UNITED STATES DISTRICT COURT EASTERN DISTRICT OF NEW YORK
December 21, 2007
ARNOLD CHEVROLET LLC, ET AL., PLAINTIFF(S),
TRIBUNE CO., ET AL., DEFENDANT(S).
The opinion of the court was delivered by: Wall, Magistrate Judge
Before the court are two discovery applications. The first is an application dated October 11, 2006, Docket Entry ("DE") , from defendants Newsday, Inc. and Tribune Company (collectively "Newsday"), seeking an order striking the supplemental expert witness report ("Supplemental Report") submitted by plaintiffs. The second is an application dated November 28, 2007, DE , from plaintiffs seeking an order adjusting the schedule for submission of further expert discovery. Opposition papers were submitted regarding both applications, and further argument was heard by the court at the conference held on December 11, 2007. At the conference, plaintiffs indicated their intention to withdraw their motion; accordingly that motion is deemed withdrawn. The remaining motion, Newsday's request to strike the Supplemental Report, is denied for the reasons set forth herein.
On June 1, 2007, plaintiffs served the expert report of Dr. Stan Smith. Shortly thereafter, plaintiffs sought permission to obtain additional information from nonparty TNS Media Intelligence and to supplement Dr. Smith's report after review of such information. That request was granted at a proceeding before the undersigned on June 15, 2007. Both parties agree that plaintiffs represented to the court "that the supplement would be limited to the TNS data." Opp. Ltr. at 2. Dr. Smith's Supplemental Report was served on September 7, 2007, and defendants made the instant motion to strike on the grounds that the report exceeds both the permission to supplement granted by the court and the requirements of Rule 26(e) of the Federal Rules of Civil Procedure regarding supplementation if a party learns that the disclosed information is "incomplete or incorrect." Defendants argue that the Supplemental Report is not a supplement at all, but rather contains an entirely new methodology for the calculation of damages. Plaintiffs argue that the Supplemental Report merely "remedies omissions based on matters which all parties were aware." Opp.
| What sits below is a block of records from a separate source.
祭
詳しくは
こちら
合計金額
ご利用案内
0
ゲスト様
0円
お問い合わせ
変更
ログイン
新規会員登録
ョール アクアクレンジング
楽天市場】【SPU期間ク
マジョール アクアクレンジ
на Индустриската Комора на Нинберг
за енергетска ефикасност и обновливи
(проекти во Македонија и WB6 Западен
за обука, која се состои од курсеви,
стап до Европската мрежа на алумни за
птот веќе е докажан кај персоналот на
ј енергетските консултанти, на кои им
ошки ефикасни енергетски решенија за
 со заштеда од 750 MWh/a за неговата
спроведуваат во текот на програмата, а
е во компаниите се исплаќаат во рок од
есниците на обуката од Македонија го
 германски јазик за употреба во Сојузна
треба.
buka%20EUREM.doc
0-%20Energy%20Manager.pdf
Ltr. at 2.
"When determining whether to exclude expert testimony, a court should consider: '(1) the prejudice or surprise in fact of the party against whom the excluded witnesses would have testified, (2) the ability of that party to cure the prejudice, . . . and (4) bad faith or willfulness in failing to comply with the district court's [scheduling] order.'" Wechsler v. Hunt Health Sys., 381 F. Supp. 2d 135, 155-56 (S.D.N.Y. 2003)(quoting In re Kreta Shipping, S.A., 181 F.R.D. 273, 277 (S.D.N.Y. 1998). Several cases cited by defendants in support of their motion reflect the viewpoint that a motion to strike should be granted when there is some demonstrated prejudice against the moving party. See, e.g., Wechsler, 381 F. Supp. 2d at 156 (finding prejudice to defendants where supplement was served after the close of discovery); Council 31 v. Ward, 1995 WL 549022, at * 1 (N.D. Ill., Sept. 12, 1995)(supplement at issue was the fifth report, and was served after the close of discovery and after the court had ruled on summary judgment motions).
The court finds that even if the Supplemental Report exceeds the scope of Rule 26(e), defendants have not argued, let alone established, that they will be prejudiced by its use. The procedural posture of the case further supports the finding that no prejudice to defendants will result if use of the Supplemental Report is allowed. It does not appear that defendants had an expert report prepared to challenge Dr. Smith's first report, a Third Amended Complaint has only recently been filed, and discovery has not closed. Defendants may also take an additional deposition of Dr. Smith, if they so choose, and the court directs that the plaintiffs shall bear the costs of any such deposition, exclusive of attorneys' fees. In addition, defendants will, of course, be free to examine plaintiffs' expert at trial regarding the changes he made in his reports.
The parties are directed to confer and prepare a proposed scheduling order covering the remainder of discovery in this case and to submit it to the undersigned. The proposed order should include deadlines for the preparation of expert reports, discovery, and commencement of dispositive motion practice.